| TEXT SECTION |
In a recent interview with Game Informer, Zelda director, Takashi Tezuka reveals the truth behind what started it all. Tezuka states that during the development, the team was making a parody of a Zelda game as opposed to a true entry.

“The main programmer wanted to challenge himself to create a Zelda experience on a portable system to see what he could do, and I was into the idea. We just had a passion to try and do something interesting,” Tezuka says, “We didn’t really have permission to do it necessarily. We were just playing around.”

links awakening official art

Originally intended to be a modified version of a Link to the Past for the Hero of Time’s  handheld debut, that plan had faded. Instead, Tekuza and team spent time after normal business hours to drive this off-the-record, passion filled project.

With Zelda games we usually plan them out, every detail is considered. With Link’s Awakening, we were working on that after our other work was done. Kind of like a club of people who loved Zelda and got together to make it. It has a different feeling for that reason.

| TASK TO CARRY OUT |
Write the next few sentences of the article about how Link's Awakening got its start, picking up right after its last line.

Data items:

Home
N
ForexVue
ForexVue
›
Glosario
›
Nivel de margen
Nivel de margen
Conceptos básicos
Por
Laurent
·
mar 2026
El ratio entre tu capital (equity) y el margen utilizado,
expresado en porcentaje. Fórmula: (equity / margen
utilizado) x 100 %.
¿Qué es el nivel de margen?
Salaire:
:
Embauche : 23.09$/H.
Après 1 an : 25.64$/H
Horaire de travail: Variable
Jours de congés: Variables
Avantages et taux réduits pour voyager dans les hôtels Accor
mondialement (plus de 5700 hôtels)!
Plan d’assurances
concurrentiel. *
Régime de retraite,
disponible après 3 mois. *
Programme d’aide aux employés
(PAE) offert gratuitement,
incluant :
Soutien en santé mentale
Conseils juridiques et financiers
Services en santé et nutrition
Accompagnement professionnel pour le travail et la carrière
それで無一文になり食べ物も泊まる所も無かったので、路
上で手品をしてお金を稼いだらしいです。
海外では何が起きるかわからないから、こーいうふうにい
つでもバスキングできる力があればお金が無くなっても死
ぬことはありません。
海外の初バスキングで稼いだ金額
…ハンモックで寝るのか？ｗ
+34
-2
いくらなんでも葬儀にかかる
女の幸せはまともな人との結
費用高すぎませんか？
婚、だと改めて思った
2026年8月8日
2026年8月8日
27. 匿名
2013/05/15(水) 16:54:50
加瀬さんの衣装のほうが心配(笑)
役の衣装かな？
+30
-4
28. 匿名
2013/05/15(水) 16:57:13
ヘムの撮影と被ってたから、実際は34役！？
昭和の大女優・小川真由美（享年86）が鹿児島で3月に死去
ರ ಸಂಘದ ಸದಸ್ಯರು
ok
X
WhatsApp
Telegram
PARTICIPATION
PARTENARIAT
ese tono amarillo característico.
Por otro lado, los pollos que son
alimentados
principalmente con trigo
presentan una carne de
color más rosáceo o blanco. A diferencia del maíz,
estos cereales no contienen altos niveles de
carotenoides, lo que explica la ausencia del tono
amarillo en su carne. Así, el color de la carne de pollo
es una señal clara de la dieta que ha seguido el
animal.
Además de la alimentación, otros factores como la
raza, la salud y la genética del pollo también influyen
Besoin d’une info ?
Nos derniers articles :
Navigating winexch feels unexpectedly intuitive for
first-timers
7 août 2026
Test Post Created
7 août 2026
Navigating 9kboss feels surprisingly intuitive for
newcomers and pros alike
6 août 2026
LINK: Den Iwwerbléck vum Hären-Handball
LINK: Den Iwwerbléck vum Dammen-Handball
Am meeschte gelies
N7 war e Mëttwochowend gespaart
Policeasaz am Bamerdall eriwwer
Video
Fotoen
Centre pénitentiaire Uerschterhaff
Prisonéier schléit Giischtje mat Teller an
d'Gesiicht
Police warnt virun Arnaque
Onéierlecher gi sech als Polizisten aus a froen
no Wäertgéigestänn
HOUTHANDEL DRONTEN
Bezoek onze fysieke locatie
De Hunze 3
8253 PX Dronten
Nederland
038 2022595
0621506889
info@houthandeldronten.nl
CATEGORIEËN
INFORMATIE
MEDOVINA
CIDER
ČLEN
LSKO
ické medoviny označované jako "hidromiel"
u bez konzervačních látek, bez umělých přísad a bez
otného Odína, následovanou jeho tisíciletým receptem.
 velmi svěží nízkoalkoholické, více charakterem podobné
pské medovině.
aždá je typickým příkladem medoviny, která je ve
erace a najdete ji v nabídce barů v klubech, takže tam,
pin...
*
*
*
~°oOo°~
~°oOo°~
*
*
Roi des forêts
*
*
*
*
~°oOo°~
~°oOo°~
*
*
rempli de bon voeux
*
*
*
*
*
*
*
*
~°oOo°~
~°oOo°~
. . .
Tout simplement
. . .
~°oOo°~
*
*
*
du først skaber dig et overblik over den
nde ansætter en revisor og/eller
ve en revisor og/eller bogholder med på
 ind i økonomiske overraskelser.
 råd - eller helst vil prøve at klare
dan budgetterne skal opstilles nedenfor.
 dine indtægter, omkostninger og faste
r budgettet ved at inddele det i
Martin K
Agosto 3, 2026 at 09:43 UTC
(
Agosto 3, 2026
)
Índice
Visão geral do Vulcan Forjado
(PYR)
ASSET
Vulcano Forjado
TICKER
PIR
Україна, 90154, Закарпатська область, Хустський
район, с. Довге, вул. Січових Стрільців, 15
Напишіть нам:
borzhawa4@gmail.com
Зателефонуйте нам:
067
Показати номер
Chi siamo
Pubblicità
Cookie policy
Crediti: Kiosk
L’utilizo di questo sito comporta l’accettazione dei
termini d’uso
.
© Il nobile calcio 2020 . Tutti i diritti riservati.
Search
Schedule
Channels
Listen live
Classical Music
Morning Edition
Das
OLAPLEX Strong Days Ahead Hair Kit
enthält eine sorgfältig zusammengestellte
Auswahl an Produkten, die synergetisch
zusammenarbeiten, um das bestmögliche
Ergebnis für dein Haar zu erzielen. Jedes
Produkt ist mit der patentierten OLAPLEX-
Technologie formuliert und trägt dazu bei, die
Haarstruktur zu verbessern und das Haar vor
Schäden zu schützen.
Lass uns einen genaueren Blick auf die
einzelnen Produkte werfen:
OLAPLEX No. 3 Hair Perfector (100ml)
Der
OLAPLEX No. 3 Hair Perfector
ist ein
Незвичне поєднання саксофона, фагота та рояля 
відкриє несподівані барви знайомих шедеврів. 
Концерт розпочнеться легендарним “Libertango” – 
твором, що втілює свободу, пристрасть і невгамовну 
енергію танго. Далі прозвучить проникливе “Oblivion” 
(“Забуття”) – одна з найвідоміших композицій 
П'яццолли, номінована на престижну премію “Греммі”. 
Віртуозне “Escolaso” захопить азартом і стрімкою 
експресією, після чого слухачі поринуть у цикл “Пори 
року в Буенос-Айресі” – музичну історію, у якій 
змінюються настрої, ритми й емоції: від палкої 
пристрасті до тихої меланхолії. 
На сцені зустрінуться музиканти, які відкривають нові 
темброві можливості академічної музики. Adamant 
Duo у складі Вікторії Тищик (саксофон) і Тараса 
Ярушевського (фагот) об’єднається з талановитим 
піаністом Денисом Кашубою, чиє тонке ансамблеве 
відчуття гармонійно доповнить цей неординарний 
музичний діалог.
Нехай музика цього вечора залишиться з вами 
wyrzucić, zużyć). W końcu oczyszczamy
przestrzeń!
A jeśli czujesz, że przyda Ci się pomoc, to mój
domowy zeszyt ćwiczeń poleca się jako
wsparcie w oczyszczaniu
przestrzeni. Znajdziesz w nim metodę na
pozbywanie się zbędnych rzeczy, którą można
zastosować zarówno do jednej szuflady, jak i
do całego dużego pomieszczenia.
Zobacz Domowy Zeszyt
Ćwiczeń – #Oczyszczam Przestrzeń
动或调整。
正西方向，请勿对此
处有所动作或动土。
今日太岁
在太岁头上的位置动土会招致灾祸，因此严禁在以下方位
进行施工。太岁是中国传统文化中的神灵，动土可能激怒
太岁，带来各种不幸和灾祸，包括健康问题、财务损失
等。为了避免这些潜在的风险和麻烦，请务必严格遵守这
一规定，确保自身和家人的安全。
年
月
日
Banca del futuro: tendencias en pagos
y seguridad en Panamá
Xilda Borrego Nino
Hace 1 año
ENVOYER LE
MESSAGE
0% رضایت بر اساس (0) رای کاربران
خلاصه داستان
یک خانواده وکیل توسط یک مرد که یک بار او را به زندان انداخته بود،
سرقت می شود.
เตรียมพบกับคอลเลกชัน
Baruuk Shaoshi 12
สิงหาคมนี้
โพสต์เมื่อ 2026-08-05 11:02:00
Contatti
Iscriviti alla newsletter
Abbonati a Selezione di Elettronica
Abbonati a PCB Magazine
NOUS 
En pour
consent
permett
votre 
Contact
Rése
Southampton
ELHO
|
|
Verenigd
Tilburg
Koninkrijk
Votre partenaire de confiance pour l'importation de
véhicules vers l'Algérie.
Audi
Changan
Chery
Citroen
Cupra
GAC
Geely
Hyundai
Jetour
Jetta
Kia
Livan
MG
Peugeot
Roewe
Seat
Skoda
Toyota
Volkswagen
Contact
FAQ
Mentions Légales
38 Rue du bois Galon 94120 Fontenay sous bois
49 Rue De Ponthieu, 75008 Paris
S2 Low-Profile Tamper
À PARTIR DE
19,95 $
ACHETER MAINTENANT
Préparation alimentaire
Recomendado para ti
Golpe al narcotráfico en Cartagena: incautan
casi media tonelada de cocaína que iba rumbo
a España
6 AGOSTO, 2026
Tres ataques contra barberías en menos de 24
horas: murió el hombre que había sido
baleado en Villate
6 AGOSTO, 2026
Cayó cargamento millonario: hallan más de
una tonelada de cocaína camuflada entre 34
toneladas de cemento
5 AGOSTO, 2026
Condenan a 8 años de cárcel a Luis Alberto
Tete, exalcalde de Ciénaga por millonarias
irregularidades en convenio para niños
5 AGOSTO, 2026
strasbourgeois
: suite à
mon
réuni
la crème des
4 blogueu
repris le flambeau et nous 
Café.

| WRITTEN REPLY |
After time, the game became too big to simply just be an after-hours experiment. Tezuka had to show off what they were up to.

Once we got it to a certain level of creation and completion that we wanted to show, then we took it to the company and got permission to continue developing it,” Tezuka says. “But initially it was just a little pet project of ours. Because we started it that way – just making a game we wanted to make – it may defy Zelda conventions. It might have interesting characters and situations we may not have had otherwise.

So there you have it. Had it not been for a small group of people sharing a passion for the Legend of Zelda and just doing what they love, we never would have gotten to experience the bittersweet Ballad of the Windfish and the mystery of Koholint Island.